Both chemistry and materials science have gained from these developments. Materials science has gained a very strong tool for tailoring functionalities and properties, as described in the four applications categories above. Chemistry has gained a new heterogeneous reaction environment that opened the possibility for carrying reactions which are otherwise not possible in homogeneous environments.
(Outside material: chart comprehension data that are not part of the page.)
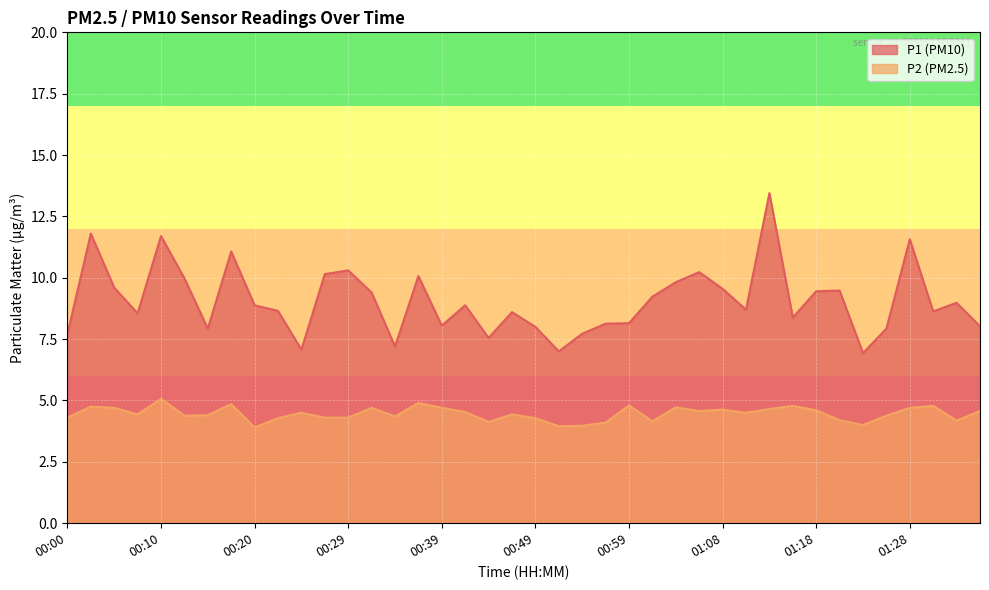

What is the label of the 8th point from the left?

00:17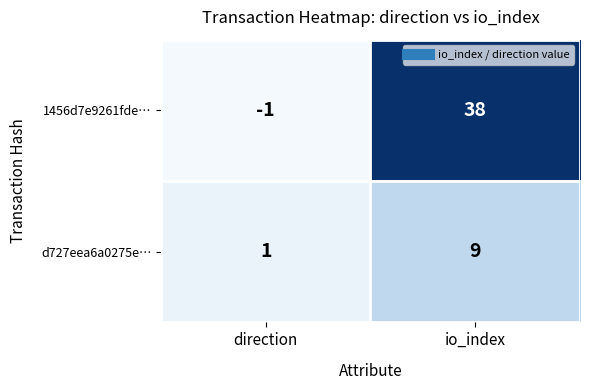

Is it true that d727eea6a0275e… equals 13 at io_index?

False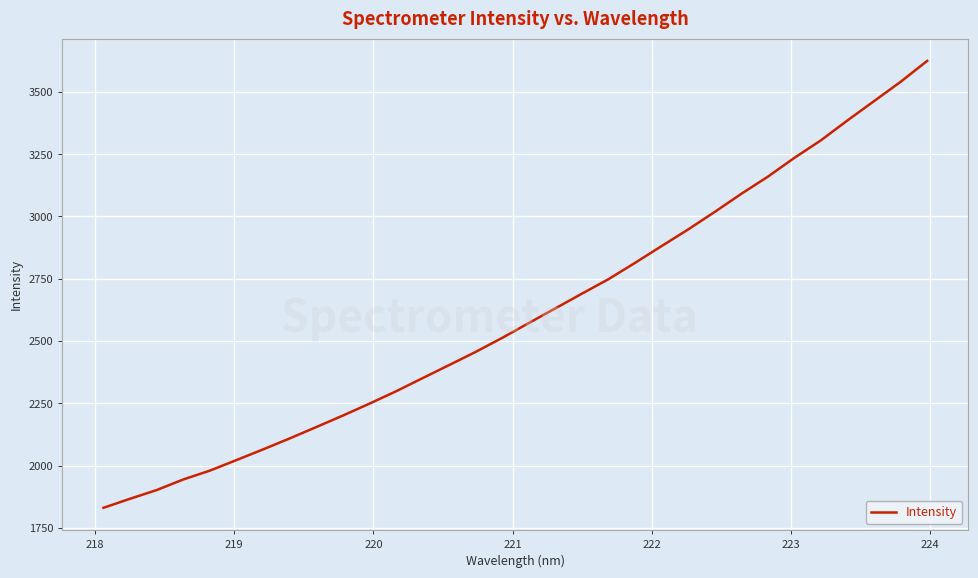

What is the maximum value shown in the chart?

3624.3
These range from the ability to carry in one pot simultaneous acid-base reactions and oxidation-reduction reaction; to carrying enzymatic reactions under very harsh conditions; to enhancing of sensor detection limits; to the design of many useful and superior catalysts, and more.

In the past three decades sol-gel science has completed the full road from basic science to market products and to the establishments of companies based on that technology. Future holds for us many more applications and many more products.

The major revolution in modern astronomy recognizing the universe as teeming with exoplanets, the discovery of liquid water in solar moons, and the continuing focus on Mars exploration, all accelerate the re-evaluation of potential biomarkers for extraterrestrial life. Based on life on planet Earth which relies heavily on chiral molecules and especially on homochiral families, the detection of molecules with these structural properties appears in all road-maps as prime indicators of extraterrestrial life. This topic of research analyzes the strengths, bounds and potential weaknesses of relying on chirality and on homochirality as biomarkers, along with recommendations of how to practically use it. Some of the main issues include: what is the extent to which chirality can be expected to be a universal feature of life; is detection of chirality enough or do we need also to detect homochirality; how justified is it to view life on Earth as purely homochiral; what are the weaknesses of the need to invent an arbitrary label of handedness (needed to define homochirality) and what are the pitfalls that emerge from these weaknesses; what stands behind a detected specific value of enantiomeric excess and what affects its values as we consider old, extinct life, just emerging embryonic life, or extant but rare life; how can one quantify the degree of homochirality; and, what are relevant experimental approached for detecting chirality on-ground and from distance?

Under this topic, various investigations of the description of complex geometries of surfaces and materials have been undertaken, with special emphasize on the study of the effects that such complex geometries have on adsorption, reaction and catalysis. Specifically, the studies, which have included computer simulations, experimental studies and theoretical formulations of these problems, dealt with accessibility analyses in surface adsorption and derivatizations, with dynamics of electronic energy transfer, with reactivity of surfaces, with reactivity of catalysts, with x-ray and neutron scattering from disordered systems, with polymer structures and polymer adsorption on irregular surfaces, with kinetics and thermodynamics of adsorption on irregular surfaces, with diffusion limited reactions, with the kinetics of dissolution of drug particles, and more.

We addressed the very limited scaling range which is typical of most of the experimentally derived fractals, and of the justification of using this term to describe them, and concluded that despite the limited range, in the vast majority of experimental studies, the derivation of an exponent which allows the condensation of a wealth of data on the effects of complex geometries, justifies this empirical approach. Interestingly we found that randomness in its most elementary and pure forms, generates apparent fractal structures over 1-2 decades.

Both experimental and theoretical work has been conducted to understand the origin of pattern formation at liquid interfaces due to reactions (photochemical, gas/liquid, membranes). The phenomenon we revealed in the early Eighties is perhaps the widest known in the area of spatial chemical patterning, from the point of view of the number of different reactions in which it was found. Detailed analysis of the dynamics of the evolution of the supramolecular patterns was conducted.